→ REQUIREMENT
Your answer should consist of each line from the data below that contains "pixels".

→ MATERIALS PROVIDED
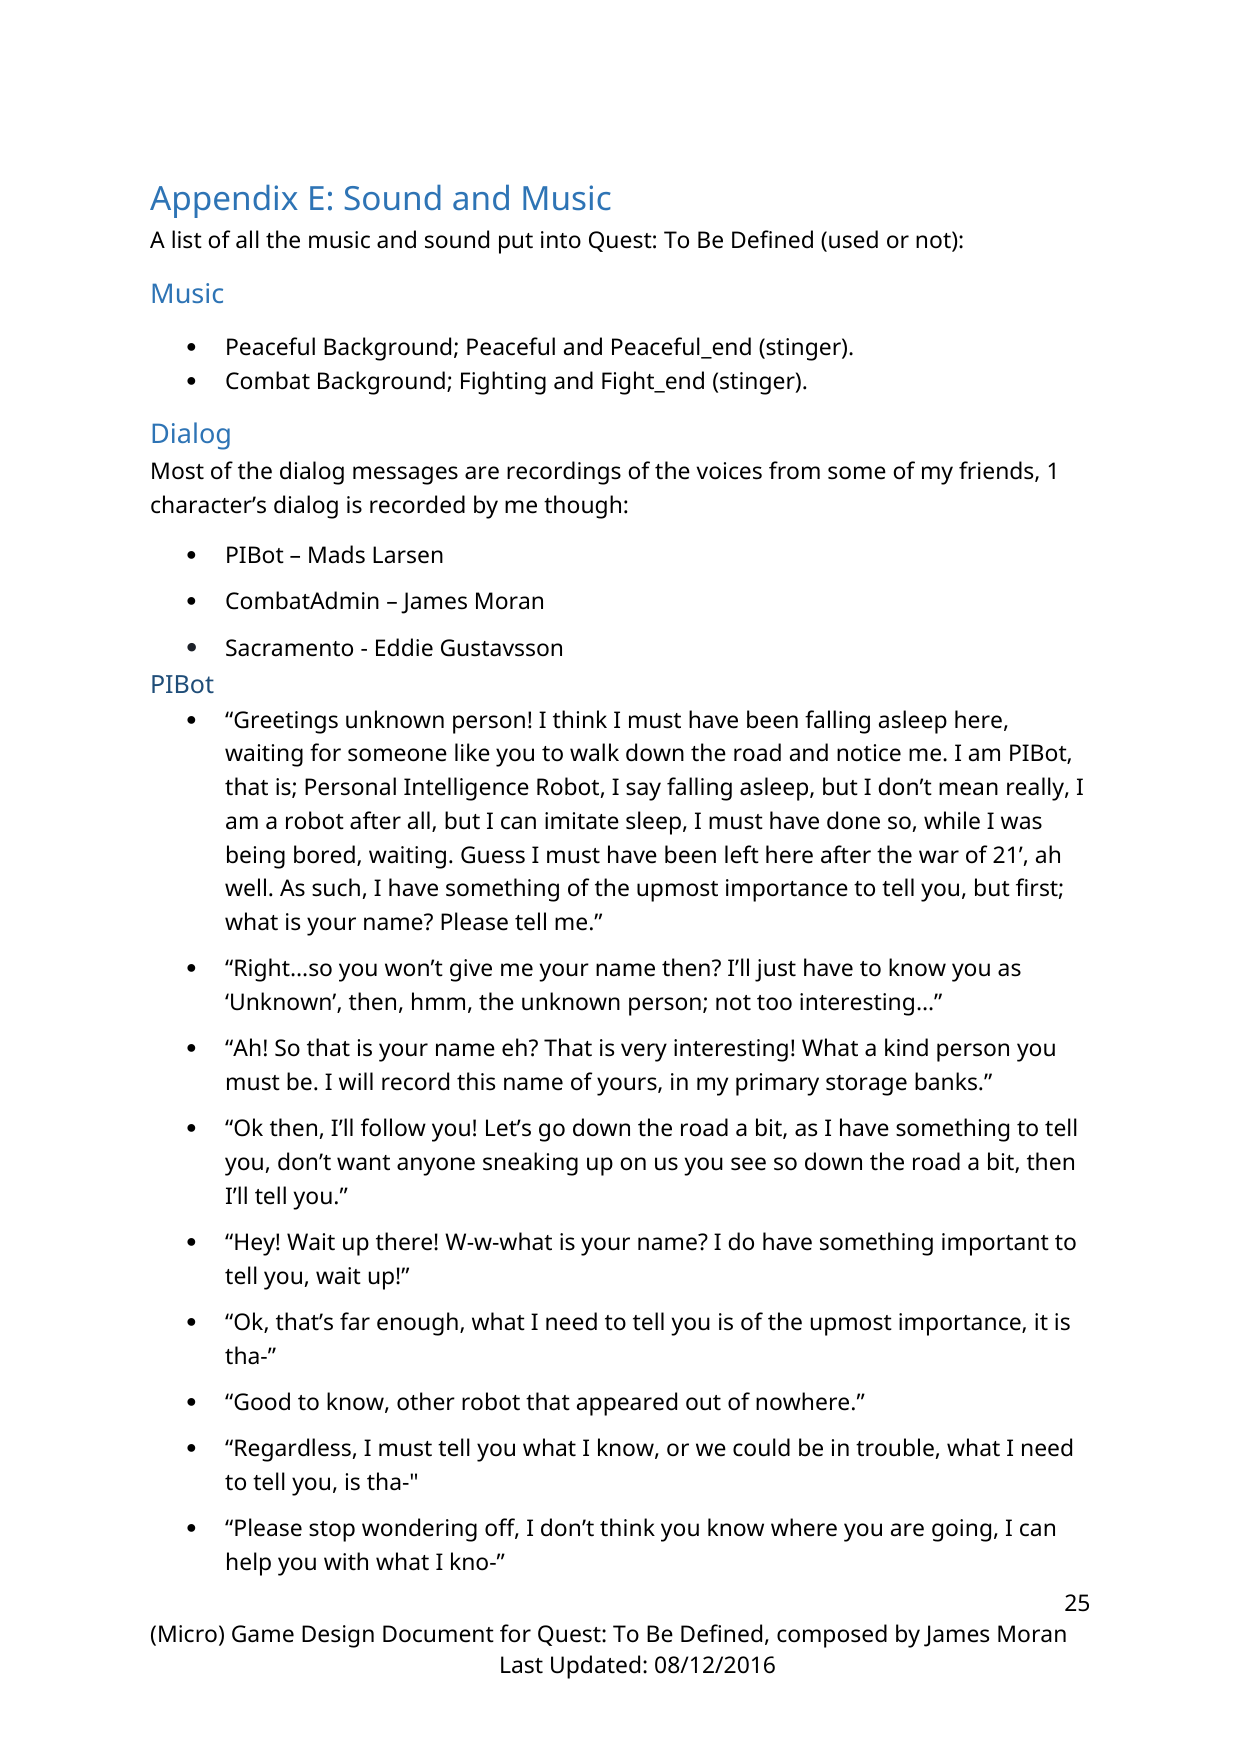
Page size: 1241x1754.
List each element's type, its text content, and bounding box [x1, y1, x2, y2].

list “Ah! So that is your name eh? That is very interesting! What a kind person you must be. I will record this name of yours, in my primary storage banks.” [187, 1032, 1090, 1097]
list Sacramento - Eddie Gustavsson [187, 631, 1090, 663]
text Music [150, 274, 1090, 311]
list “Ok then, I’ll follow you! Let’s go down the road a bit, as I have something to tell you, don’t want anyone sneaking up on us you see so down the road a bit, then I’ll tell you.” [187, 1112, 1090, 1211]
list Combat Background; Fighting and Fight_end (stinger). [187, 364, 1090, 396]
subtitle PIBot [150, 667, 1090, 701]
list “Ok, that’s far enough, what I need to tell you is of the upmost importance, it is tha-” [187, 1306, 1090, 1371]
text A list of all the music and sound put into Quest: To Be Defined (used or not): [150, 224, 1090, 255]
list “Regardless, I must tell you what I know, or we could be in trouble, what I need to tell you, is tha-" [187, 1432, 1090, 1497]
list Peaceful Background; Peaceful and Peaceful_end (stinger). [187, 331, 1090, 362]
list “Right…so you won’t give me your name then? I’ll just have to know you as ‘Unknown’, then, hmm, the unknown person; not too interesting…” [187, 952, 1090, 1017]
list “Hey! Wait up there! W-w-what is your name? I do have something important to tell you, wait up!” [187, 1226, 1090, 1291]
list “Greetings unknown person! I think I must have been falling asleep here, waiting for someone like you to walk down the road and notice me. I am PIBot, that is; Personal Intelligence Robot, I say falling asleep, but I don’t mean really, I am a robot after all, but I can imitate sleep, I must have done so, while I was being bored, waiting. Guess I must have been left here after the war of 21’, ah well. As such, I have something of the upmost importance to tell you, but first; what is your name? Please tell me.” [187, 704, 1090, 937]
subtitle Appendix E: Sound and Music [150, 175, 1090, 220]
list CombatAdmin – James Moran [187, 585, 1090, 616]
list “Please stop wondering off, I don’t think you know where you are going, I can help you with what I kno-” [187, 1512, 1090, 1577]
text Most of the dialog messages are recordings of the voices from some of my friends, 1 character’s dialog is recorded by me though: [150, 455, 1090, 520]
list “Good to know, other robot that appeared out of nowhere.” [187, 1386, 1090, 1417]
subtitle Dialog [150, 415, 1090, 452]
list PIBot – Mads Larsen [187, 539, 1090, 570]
==
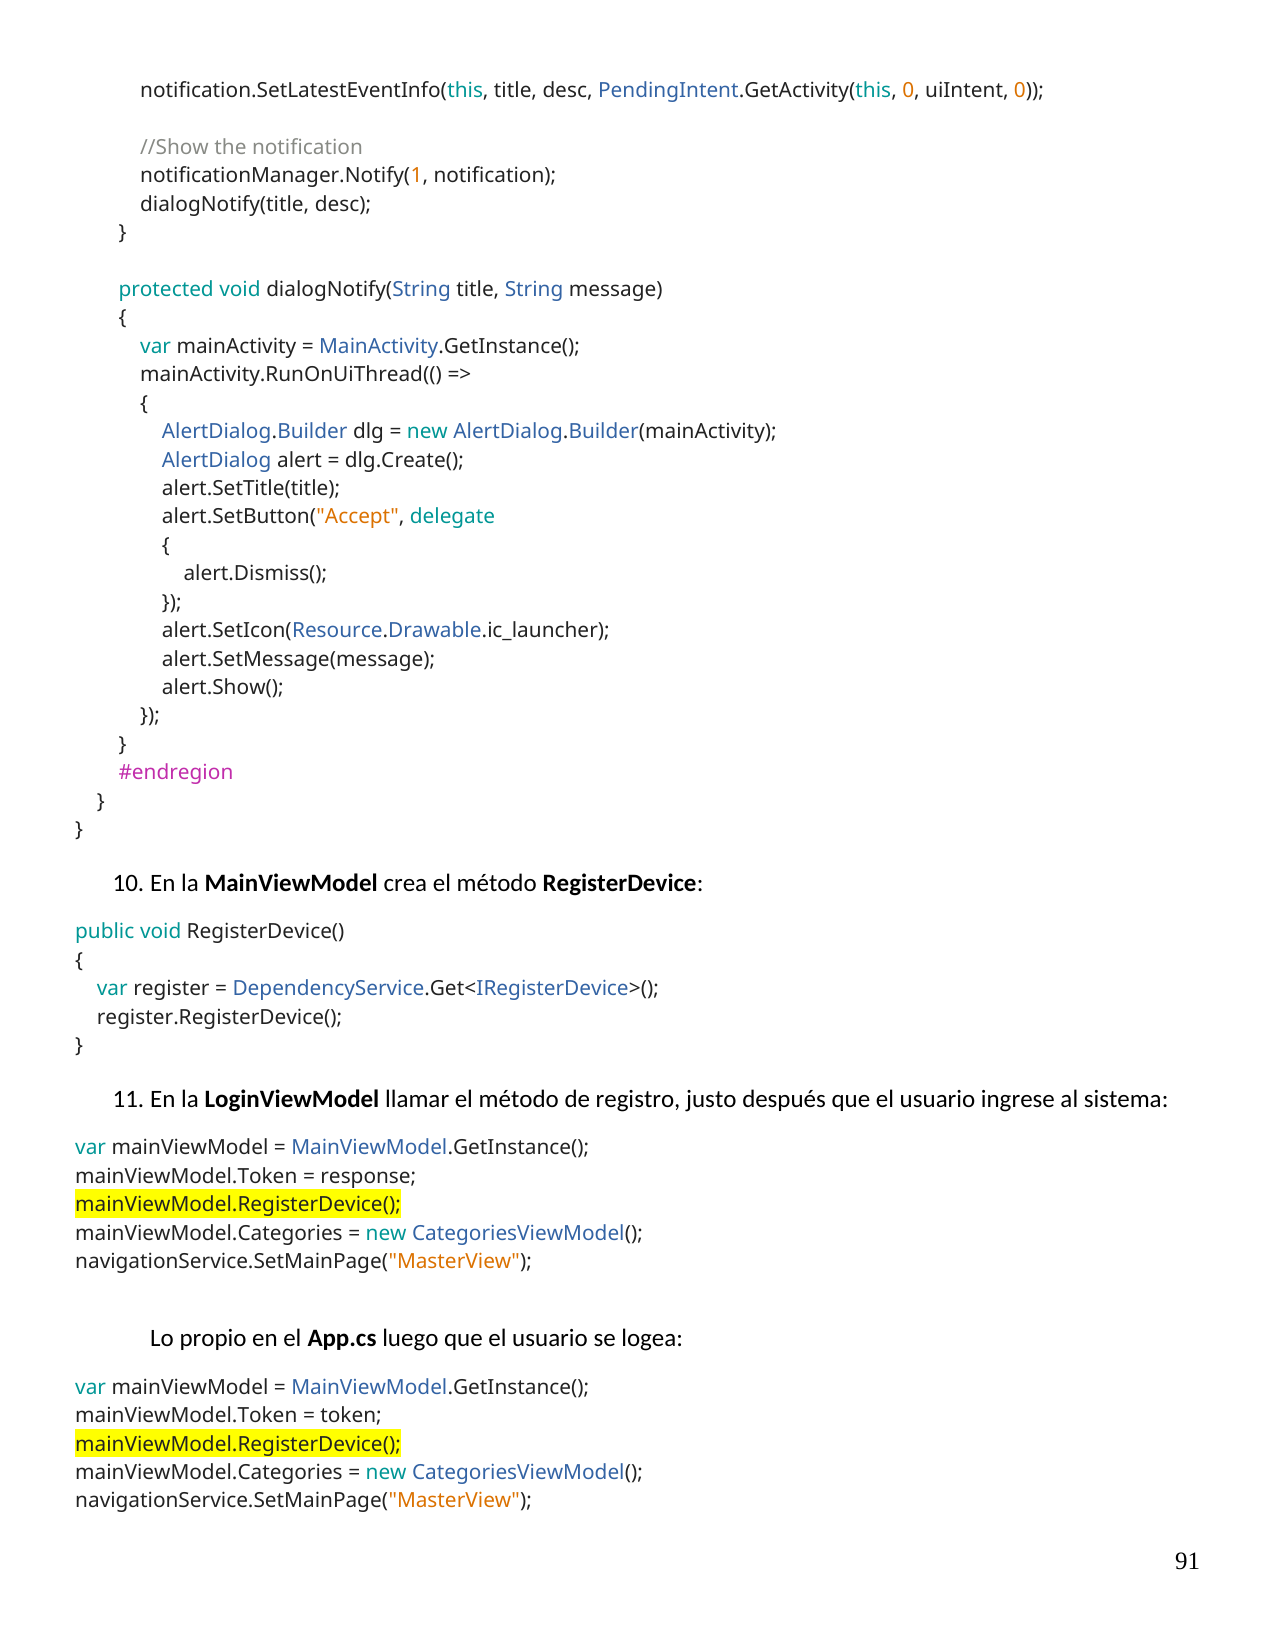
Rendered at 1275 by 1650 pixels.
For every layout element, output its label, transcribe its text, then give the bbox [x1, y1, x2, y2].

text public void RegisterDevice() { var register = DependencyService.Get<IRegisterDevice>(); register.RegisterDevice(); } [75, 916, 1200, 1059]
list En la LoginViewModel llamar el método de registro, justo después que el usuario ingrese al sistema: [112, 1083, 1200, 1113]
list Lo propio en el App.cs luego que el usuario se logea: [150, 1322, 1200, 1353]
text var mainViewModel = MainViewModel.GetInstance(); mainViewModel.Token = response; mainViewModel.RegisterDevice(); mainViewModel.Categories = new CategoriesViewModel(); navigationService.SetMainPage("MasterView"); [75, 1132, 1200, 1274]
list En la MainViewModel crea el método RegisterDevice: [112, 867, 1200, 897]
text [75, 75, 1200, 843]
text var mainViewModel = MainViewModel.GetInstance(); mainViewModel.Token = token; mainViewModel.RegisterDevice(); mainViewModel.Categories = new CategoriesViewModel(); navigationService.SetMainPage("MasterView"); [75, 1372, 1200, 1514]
==
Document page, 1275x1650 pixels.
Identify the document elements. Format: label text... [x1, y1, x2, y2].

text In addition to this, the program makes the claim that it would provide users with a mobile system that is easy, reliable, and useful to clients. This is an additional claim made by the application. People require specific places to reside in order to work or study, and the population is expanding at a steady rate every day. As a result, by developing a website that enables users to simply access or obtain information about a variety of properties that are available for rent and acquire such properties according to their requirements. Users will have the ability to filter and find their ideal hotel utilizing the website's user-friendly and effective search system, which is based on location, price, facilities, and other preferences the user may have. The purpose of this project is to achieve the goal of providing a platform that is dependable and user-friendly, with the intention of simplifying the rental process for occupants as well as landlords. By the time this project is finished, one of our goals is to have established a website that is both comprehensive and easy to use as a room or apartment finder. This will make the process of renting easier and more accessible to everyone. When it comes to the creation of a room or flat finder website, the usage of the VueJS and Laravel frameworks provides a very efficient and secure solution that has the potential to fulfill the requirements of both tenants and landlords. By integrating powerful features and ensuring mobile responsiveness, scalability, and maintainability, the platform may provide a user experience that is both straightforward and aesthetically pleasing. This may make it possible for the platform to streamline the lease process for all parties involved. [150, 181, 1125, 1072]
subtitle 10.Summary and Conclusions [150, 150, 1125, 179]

→ ANSWER
Rendered at 1275 by 1650 pixels.
Document page, 1275x1650 pixels.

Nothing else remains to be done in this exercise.